Each student answer is evaluated by an Autogen Team, and the results are compared against human-graded ground truth labels.
Step 1: Create a Ground Truth Dataset
POST /api/v1/eval/groundtruth/dataset
{
"task_id": "<task_id>",
"name": "Automarking Golden Set",
"description": "High quality labeled student answers.",
"label_uri": "s3://bucket/automarking_labels.jsonl"
}
You can optionally upload individual labeled pairs:
POST /api/v1/eval/groundtruth/item
{
"dataset_id": "<dataset_id>",
"tenant_id": "<tenant_id>",
"input_uri": {
"question_id": "<question_id>",
"student_answer_id": "<student_answer_id>"
},
"ground_truth_label": {
"pass": true,
"score": 0.9
}
}
Step 2: Configure Evaluation Component
The evaluation config specifies:
- How to extract the relevant fields from both ground truth and agent outputs.
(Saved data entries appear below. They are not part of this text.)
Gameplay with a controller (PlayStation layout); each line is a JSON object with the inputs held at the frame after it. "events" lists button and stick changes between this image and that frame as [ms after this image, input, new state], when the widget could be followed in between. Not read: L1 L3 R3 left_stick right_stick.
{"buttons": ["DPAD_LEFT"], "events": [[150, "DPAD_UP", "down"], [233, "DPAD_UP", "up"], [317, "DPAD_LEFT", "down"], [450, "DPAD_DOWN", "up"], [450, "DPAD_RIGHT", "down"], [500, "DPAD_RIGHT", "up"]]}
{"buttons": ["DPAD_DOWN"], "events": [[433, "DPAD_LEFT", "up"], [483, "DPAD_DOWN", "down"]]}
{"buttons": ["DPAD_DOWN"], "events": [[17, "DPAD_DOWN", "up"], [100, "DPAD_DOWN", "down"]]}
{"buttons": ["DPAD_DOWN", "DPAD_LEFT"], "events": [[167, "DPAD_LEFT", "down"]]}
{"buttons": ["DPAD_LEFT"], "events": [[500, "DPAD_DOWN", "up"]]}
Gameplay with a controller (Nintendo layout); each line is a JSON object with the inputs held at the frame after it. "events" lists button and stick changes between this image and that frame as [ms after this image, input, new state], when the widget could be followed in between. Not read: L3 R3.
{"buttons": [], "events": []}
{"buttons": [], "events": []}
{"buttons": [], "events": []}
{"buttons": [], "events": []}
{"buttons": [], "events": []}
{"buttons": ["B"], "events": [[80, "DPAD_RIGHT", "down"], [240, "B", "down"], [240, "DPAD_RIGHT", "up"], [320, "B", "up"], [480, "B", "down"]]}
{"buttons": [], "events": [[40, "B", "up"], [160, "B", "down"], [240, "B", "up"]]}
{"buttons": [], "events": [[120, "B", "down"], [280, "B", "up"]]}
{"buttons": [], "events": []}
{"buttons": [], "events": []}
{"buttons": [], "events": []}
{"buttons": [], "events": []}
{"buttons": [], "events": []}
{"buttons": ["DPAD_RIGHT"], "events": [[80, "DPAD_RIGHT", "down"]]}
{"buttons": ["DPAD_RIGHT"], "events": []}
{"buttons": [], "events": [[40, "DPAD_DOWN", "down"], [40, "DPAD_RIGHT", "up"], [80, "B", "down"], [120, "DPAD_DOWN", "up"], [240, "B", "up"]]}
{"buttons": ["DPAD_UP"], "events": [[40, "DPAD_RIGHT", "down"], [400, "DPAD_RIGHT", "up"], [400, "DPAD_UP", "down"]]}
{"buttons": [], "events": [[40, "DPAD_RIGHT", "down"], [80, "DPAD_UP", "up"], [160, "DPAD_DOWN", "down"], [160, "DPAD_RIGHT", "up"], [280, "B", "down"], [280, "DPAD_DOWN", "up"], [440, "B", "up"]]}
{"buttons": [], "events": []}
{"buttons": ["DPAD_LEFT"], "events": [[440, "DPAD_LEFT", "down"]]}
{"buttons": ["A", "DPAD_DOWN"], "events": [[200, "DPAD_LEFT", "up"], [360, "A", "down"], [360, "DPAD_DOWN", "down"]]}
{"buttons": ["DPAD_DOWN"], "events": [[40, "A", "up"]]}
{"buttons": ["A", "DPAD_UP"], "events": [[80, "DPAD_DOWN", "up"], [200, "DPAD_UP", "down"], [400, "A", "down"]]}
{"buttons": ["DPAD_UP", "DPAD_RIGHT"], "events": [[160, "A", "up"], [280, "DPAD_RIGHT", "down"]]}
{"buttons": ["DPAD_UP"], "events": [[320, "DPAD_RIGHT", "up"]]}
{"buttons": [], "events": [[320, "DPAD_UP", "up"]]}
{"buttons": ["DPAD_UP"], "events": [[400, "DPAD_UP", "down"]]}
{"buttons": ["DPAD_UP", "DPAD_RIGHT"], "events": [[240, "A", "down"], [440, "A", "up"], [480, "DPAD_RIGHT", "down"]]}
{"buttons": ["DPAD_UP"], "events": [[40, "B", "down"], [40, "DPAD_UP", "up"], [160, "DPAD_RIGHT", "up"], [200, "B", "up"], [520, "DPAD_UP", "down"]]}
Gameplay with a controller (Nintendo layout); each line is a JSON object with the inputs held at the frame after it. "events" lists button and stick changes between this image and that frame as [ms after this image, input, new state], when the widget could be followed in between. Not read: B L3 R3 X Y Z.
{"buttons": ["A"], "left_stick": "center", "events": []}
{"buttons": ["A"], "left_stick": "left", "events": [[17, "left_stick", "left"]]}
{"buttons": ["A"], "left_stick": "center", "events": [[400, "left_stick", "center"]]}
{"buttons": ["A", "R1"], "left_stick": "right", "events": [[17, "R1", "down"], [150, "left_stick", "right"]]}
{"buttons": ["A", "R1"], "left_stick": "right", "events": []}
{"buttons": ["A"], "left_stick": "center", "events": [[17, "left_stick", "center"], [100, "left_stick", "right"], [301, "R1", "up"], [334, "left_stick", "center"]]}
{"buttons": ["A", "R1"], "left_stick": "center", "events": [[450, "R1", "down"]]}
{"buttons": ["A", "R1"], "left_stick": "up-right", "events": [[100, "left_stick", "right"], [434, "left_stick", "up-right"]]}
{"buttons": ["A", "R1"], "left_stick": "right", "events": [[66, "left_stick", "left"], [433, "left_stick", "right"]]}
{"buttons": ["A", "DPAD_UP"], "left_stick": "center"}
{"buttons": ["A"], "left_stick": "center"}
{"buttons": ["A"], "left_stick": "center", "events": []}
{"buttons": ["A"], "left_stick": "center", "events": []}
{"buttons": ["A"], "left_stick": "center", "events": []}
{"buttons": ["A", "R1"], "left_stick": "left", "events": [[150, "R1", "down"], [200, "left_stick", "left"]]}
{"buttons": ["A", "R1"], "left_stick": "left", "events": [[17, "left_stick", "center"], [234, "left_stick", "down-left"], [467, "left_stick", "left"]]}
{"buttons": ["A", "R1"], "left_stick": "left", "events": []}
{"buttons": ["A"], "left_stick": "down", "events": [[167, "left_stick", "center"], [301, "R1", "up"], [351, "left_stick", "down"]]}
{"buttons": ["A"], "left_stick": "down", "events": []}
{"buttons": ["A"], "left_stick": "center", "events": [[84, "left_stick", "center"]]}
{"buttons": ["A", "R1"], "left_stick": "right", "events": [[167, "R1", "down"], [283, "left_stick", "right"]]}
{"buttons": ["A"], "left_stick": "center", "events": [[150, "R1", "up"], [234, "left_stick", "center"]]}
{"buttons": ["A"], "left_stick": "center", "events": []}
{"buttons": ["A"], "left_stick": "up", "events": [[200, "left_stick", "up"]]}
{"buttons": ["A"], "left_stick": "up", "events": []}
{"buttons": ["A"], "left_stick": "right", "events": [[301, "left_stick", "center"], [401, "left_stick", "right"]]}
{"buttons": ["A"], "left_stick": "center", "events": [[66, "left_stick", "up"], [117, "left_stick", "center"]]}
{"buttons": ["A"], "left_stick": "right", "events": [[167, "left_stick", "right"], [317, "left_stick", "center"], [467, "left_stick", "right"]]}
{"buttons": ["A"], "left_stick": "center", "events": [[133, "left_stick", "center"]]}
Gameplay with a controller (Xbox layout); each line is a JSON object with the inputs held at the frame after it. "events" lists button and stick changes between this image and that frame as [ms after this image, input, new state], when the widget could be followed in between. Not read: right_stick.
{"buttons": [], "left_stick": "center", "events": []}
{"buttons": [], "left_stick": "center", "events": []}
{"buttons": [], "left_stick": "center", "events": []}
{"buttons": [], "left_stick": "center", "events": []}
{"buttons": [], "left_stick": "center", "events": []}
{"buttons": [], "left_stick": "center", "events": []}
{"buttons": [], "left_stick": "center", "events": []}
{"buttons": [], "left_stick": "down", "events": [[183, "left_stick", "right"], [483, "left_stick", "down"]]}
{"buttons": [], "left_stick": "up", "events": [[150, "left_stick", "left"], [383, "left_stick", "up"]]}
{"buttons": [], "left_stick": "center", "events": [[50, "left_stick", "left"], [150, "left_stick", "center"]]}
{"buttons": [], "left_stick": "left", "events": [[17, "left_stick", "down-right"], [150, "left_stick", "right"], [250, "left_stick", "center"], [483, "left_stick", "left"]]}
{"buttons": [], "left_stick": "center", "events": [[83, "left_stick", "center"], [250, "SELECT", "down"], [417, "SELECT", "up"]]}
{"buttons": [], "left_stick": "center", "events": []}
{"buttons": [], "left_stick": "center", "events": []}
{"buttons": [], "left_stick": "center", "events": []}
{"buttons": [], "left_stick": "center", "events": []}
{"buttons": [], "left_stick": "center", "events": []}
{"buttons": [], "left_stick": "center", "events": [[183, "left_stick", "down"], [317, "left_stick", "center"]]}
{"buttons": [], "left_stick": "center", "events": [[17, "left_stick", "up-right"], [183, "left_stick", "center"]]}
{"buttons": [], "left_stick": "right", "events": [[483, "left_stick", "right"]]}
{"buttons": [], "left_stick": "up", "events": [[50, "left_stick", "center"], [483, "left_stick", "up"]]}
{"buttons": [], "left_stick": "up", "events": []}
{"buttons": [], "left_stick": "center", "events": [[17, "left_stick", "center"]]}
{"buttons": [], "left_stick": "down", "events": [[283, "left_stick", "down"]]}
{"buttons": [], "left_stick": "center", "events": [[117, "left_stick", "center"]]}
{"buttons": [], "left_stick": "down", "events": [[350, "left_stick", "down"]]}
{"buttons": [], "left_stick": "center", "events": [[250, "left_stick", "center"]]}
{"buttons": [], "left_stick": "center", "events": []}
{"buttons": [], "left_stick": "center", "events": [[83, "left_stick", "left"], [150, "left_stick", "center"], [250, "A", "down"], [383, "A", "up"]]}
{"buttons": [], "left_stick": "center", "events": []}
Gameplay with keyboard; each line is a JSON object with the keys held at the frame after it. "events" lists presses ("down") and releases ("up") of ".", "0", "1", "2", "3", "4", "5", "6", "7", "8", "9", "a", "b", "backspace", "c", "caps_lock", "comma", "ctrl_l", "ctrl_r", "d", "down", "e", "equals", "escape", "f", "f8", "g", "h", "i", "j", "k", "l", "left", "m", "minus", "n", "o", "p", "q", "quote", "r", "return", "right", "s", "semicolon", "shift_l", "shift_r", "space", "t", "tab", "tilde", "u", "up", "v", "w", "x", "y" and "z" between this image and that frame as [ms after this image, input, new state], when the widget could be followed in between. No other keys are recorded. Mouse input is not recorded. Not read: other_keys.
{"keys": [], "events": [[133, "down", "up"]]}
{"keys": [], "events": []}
- Which metric to compute (e.g., F1 score, accuracy, RAGAS metrics).
Example:
{
"name": "automarking_accuracy",
"description": "Checks if the agent's answer passes grading.",
"provider": "sklearn",
"extraction": {
"ground_truth_field": "pass",
"prediction_field": "-1.data.pass"
},
"metric": {
"namespace": "sklearn.metrics",
"name": "accuracy_score",
"params": {},
"ci_method": "bootstrap"
}
}
Step 3: Create an Evaluation Job
Option 1: Evaluate Existing Agent Runs
POST /api/v1/eval/job
{
"task_id": "<task_id>",
"dataset_id": "<dataset_id>",
"team_ids": ["<team_id>"],
"metrics": ["automarking_accuracy"],
"evaluation_component": {
"matching_keys": ["question_id", "student_answer_id"],
"evaluation_strategy": "match_existing"
}
}
Option 2: Run Agent Fresh and Evaluate
{
"task_id": "<task_id>",
"dataset_id": "<dataset_id>",
"team_ids": ["<team_id>"],
"metrics": ["automarking_accuracy"],
"evaluation_component": {
"matching_keys": ["question_id", "student_answer_id"],
"evaluation_strategy": "run_and_evaluate"
}
}
Step 4: Retrieve Evaluation Results
GET /api/v1/eval/job/<job_id>
Example Response:
{
"id": "<job_id>",
"status": "COMPLETED",
"results": [
{
"session_id": "<session_id>",
"team_id": "<team_id>",
"metric_name": "automarking_accuracy",
"score": 0.93,
"std_dev": 0.02,
"confidence_interval": [0.89, 0.96]
}
]
}
Step 5: Advanced Monitoring & Leaderboards
You can use evaluation results to:
- Create leaderboards comparing teams across tenants and tasks.
- Track regression over time.
- Provide confidence intervals and standard deviations.
- Estimate sample size requirements for reliable evaluation.
Next Steps
Refer to the Evaluation API Reference and Evaluation Component Configuration Guide to:
- Add custom metrics.
- Configure human feedback integration.
- Schedule recurring evaluation jobs.
This modular evaluation stack allows you to continuously measure and improve the performance of your AI agents across any task.